任务单:
在这份无人驾驶定位项目介绍中,作者单位是哪所学校?

页面文本:
☆ ☆ ☆ ☆

项目名称: 复杂交通条件下弱环境约束区域无人驾驶车辆相对定位方法关键问题的研究
项目编号: No.61304194
项目类型: 青年科学基金项目
立项/批准年度: 2014
项目学科: 自动化技术、计算机技术
项目作者: 姜岩
作者单位: 北京理工大学
项目金额: 23万元
中文摘要: 车辆与局部环境之间的精确相对定位是无人驾驶路径跟踪控制的基础。由于成本和可靠性的限制,高精度组合导航系统难以满足城市无人驾驶的要求。城市弱环境约束区域缺乏车道线等能够直接用于相对定位的环境元素,使得这类场景中的无人驾驶成为实现全自主无人驾驶的瓶颈。度量地图匹配是在弱环境约束区域中实现相对定位的有效手段。本课题解决在复杂交通条件下进行度量地图匹配时存在的两个关键问题:(1)避免运动障碍造成地图创建和匹配定位失败;(2)使匹配定位运算满足车辆行驶的实时性要求。研究内容包括:(1)研究无模型的多目标运动障碍检测与跟踪算法,对目标进行准确的运动估计,避免物体在视野中轮廓变化造成的速度跳动,同时保证不同物体运行轨迹交叉时仍然能够实现可靠的跟踪;(2)融合多模态度量地图,保证在激光栅格地图定位失败时仍然具有定位能力;(3)研究基于GPS增强的地图匹配定位算法,使匹配运算满足车辆运行的实时性要求。

☆ ☆ ☆ ☆

(提取的数据条目)
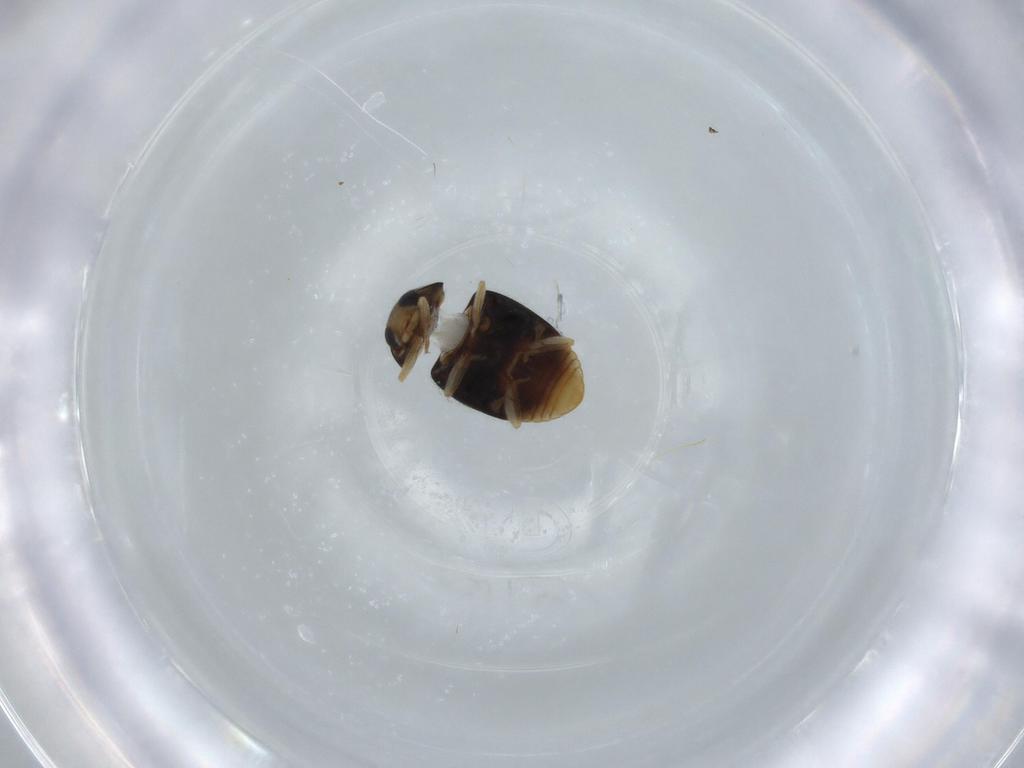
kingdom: Animalia
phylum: Arthropoda
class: Insecta
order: Coleoptera
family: Coccinellidae
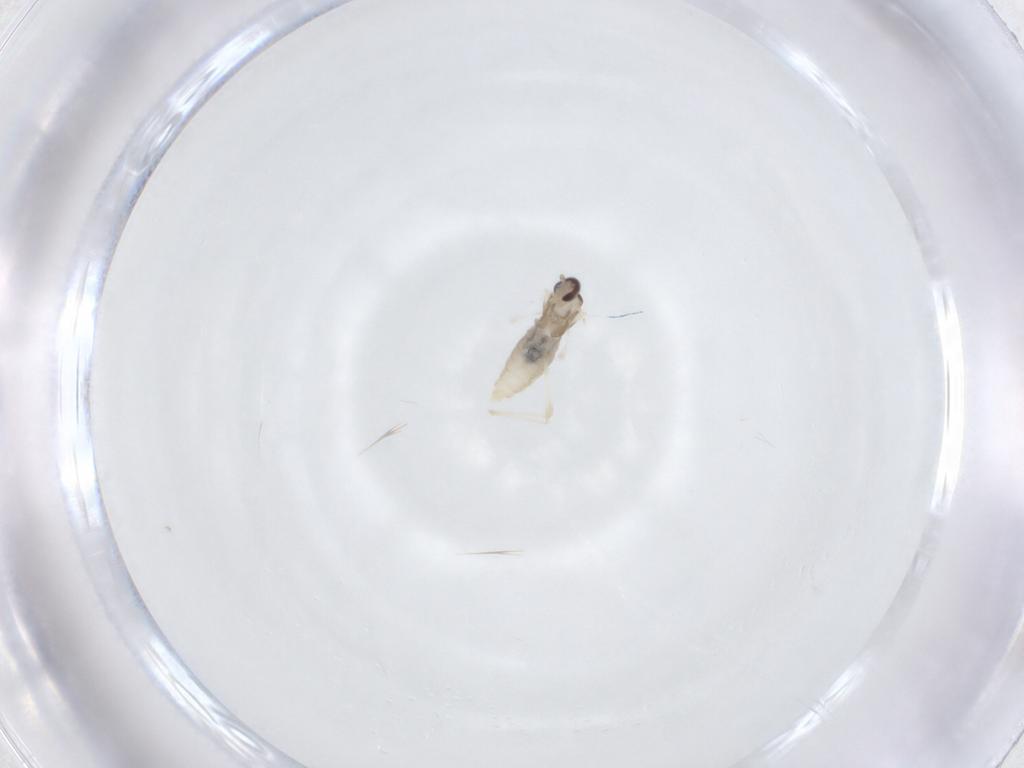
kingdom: Animalia
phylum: Arthropoda
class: Insecta
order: Diptera
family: Cecidomyiidae
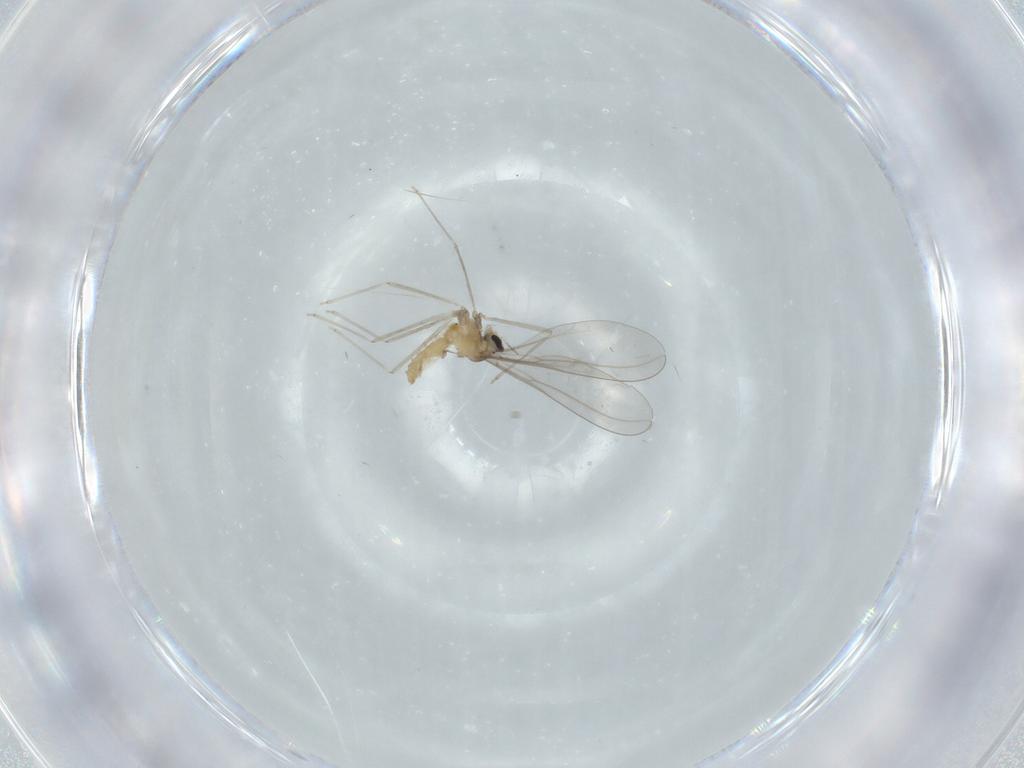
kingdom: Animalia
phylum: Arthropoda
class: Insecta
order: Diptera
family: Cecidomyiidae
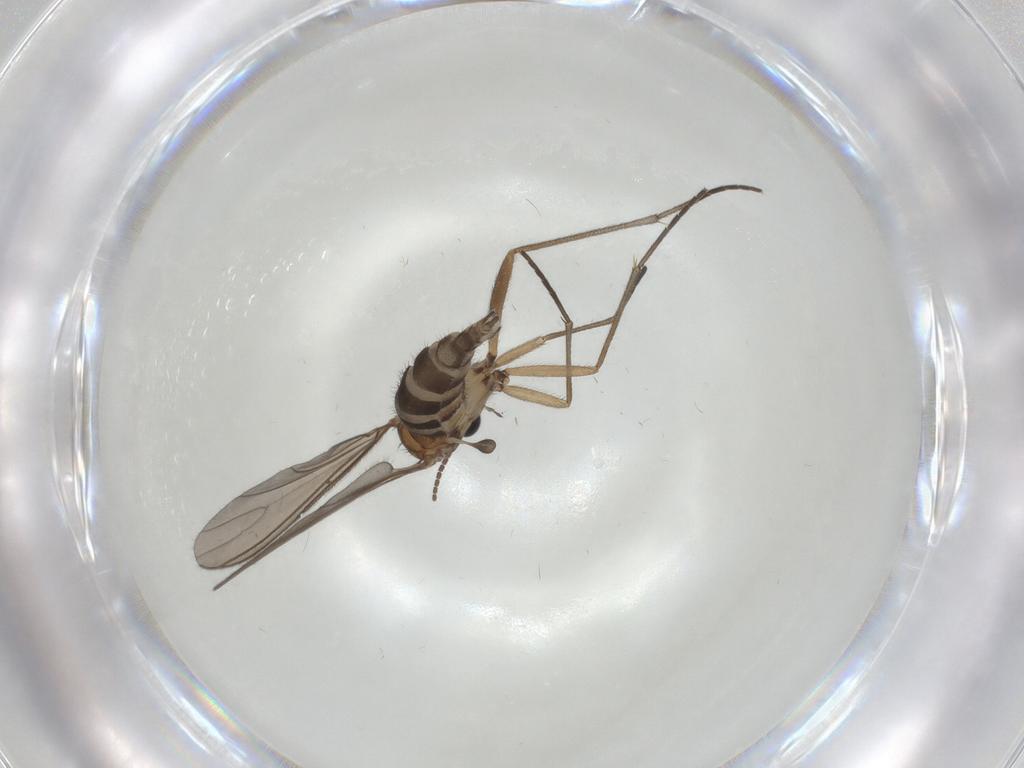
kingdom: Animalia
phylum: Arthropoda
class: Insecta
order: Diptera
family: Sciaridae
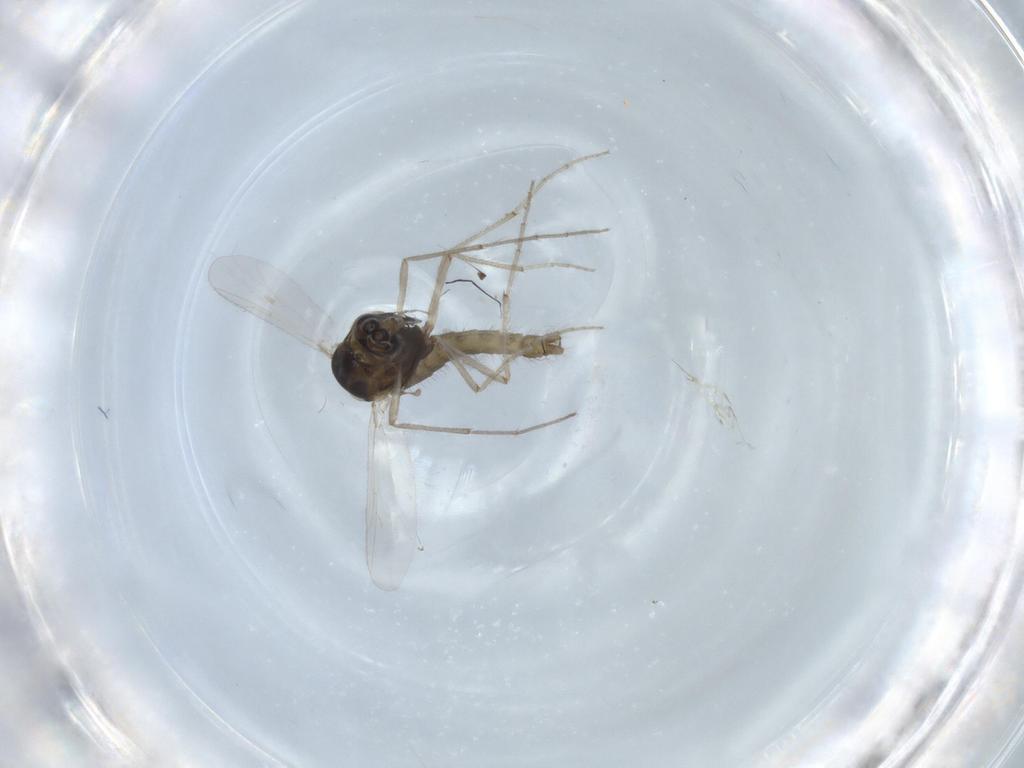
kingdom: Animalia
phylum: Arthropoda
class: Insecta
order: Diptera
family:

☆ ☆ ☆ ☆

问题解答:
北京理工大学